Hi @fbeghini. I have ran MetaPhlAn 3.0 with
-t rel_ab_w_read_stats option to get read counts along with relative abundances. But, I am seeing descrepancy in many cases.
For example: relative abundance of Prevotella_copri is 54.10114. But, total mapped read count is 7569053 and read count for Prevotella copri is 4558937. So, it was supposed to be (4558937/7569053)*100 = 60.231273318.
Why I’m seeing such difference? Is there any normalization or something? If yes, how can I get absolute read counts of each clade?
Considering your reply in that link, I think there’s no way to get the absolute read counts of each of the clades. Right?
In that case, is it impossible to calculate alpha diversity or do rarefaction analysis? Or, is there any way out?
No. Alpha diversity can be calculated in terms of present species, a tally of species with non-zero relative abundance. As mentioned in Rarefy metagenome sequence data before MetaPhlAn3 analysis , rarefaction should be done on the raw reads or the bowtie2out file.
regarding alpha diversity calculation it is not possible with phyloseq. Because it does not accept relative abundance for the calculation. It takes the read counts of the species. So, considering that, can I multiply the relative abundance of each of the species with number of reads in
bowtie2out.txt file and then analyse with phyloseq?
It you want to use the estimated number of reads, you can re-run the analysis using
-t rel_ab_w_read_stats. It is not necessary to use phyloseq to calculate the alpha diversity if you use a richness index, just count the species present.
Thanks @fbeghini. I know I am asking a lot of questions that may bother you. Please don’t mind and bear with me as I am facing a lot of confusions.

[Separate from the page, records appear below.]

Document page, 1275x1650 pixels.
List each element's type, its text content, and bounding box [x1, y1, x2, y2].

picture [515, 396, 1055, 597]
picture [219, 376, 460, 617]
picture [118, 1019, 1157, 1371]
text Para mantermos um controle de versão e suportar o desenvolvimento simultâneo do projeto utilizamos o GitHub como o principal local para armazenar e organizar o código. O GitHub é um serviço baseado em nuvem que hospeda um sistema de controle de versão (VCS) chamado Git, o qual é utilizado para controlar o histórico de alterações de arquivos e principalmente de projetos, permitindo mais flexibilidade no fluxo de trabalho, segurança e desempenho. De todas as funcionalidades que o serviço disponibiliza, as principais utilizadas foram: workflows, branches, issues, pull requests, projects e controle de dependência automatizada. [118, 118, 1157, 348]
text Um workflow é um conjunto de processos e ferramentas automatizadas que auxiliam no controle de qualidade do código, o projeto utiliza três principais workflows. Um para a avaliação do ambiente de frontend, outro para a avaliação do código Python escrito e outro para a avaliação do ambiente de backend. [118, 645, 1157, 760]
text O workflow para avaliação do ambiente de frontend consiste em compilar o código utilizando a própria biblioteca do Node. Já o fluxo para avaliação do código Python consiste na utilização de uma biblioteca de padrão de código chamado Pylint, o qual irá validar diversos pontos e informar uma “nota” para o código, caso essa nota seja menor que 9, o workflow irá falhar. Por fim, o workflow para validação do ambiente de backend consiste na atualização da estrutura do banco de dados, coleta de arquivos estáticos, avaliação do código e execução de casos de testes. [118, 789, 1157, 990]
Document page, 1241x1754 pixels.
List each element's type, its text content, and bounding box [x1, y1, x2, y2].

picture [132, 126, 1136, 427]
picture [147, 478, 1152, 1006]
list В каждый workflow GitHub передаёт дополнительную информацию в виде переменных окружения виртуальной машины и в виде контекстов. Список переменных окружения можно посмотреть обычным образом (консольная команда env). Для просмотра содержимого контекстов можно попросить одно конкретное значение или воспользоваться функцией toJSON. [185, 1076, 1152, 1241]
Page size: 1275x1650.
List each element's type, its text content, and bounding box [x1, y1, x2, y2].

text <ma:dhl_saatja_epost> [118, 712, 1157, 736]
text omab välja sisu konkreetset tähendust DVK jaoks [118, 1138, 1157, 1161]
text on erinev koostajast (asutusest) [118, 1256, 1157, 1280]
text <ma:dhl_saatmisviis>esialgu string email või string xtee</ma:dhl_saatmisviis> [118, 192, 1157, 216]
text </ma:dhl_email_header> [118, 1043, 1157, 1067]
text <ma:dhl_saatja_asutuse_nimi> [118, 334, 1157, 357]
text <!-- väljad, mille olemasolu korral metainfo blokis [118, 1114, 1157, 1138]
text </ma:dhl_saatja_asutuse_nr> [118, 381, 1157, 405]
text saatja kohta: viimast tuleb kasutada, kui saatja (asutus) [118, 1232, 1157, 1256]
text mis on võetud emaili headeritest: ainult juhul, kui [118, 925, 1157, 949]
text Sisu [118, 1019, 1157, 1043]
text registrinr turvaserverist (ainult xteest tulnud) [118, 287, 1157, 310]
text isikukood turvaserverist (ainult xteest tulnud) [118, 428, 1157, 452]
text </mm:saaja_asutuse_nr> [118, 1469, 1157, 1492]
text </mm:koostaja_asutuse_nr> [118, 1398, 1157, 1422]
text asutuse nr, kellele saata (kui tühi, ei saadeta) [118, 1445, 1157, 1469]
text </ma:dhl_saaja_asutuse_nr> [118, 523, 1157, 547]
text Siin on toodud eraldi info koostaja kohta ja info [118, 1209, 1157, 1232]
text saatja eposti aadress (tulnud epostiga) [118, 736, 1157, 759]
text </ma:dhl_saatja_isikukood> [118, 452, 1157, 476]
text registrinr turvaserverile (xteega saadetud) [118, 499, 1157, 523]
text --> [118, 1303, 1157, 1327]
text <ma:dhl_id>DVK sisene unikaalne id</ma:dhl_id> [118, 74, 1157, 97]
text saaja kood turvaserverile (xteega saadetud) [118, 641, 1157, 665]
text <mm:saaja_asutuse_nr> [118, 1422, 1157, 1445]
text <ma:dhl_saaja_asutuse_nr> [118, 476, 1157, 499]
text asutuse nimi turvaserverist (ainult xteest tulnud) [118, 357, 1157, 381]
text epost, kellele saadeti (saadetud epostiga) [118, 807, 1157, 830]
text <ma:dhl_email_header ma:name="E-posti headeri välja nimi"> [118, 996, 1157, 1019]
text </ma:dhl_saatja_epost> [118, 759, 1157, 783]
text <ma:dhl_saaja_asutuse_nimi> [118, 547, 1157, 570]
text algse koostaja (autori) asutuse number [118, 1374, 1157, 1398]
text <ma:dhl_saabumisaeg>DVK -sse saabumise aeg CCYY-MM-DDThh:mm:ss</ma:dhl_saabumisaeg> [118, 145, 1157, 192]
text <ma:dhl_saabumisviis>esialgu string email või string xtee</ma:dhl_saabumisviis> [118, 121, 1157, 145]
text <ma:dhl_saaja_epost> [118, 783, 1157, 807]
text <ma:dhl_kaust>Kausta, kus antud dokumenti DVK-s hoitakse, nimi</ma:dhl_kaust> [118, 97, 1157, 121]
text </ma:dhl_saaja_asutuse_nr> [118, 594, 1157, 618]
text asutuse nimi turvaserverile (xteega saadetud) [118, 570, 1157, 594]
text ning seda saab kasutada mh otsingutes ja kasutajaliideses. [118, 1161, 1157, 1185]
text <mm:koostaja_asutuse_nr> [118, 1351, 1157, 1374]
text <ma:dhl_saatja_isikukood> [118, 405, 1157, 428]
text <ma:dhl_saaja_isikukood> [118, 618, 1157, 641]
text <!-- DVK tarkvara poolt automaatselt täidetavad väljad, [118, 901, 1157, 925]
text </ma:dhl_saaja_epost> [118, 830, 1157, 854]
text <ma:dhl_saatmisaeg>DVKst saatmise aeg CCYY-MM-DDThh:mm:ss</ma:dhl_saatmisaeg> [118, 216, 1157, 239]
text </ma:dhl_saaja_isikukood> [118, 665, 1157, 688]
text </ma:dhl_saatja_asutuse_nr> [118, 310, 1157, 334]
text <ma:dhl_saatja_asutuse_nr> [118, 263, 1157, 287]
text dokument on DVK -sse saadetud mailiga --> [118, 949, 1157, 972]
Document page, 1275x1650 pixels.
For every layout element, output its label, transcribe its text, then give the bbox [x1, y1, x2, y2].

Actually, I told you regarding the multiplication with bowtie2out mapped read numbers because here Dr. Segata says:
There are however two ways to get an estimate:
just multiply the total number of reads by the relative abundance of each species. This works well, but you are likely overestimating the number of reads in each species because you cannot count the number of reads that would not map against any reference genome
use the “-t rel_ab_w_read_stats” which estimates the number of reads that should come from a given species by considering the coverage of the species’ markers and the length of the genome (taken from reference genomes).
(However, the overestimation stated by Dr. Segata can be avoided with using bowtie2out mapped read number.)
Now, I am confused among the two ways what to follow because, both of them will give different read counts. And also, I want to do all the statistical analysis (e.g. wilcoxon ranksum, correlation, regression, etc.) with the read counts rather than relative abundance. So, what will be better?
Again, I am apologetic for asking too many questions.
So, are you saying to calculate only the Observed alpha diversity which only takes into account the richness not the evenness? In case of Shannon diversity index both richness and evenness is considered. So, I think the count number is must.
No, you could also calculate the Shannon Index or the Gini Simpson index considering the relative abundances,but without using phyloseq since it requires to use count data.
You can just write a code snippet that performs the calculations for each considered sample.
Sir, you did not respond to one of my previous question. Can I multiply the “#nreads” number from “.bowtie2out.txt” file with the relative abundances of each of the taxa to get their respective read count?
Yes, but the number will be the same as the one reported by
But, in that case, the
merge_metaphlan_tables.py command does not work.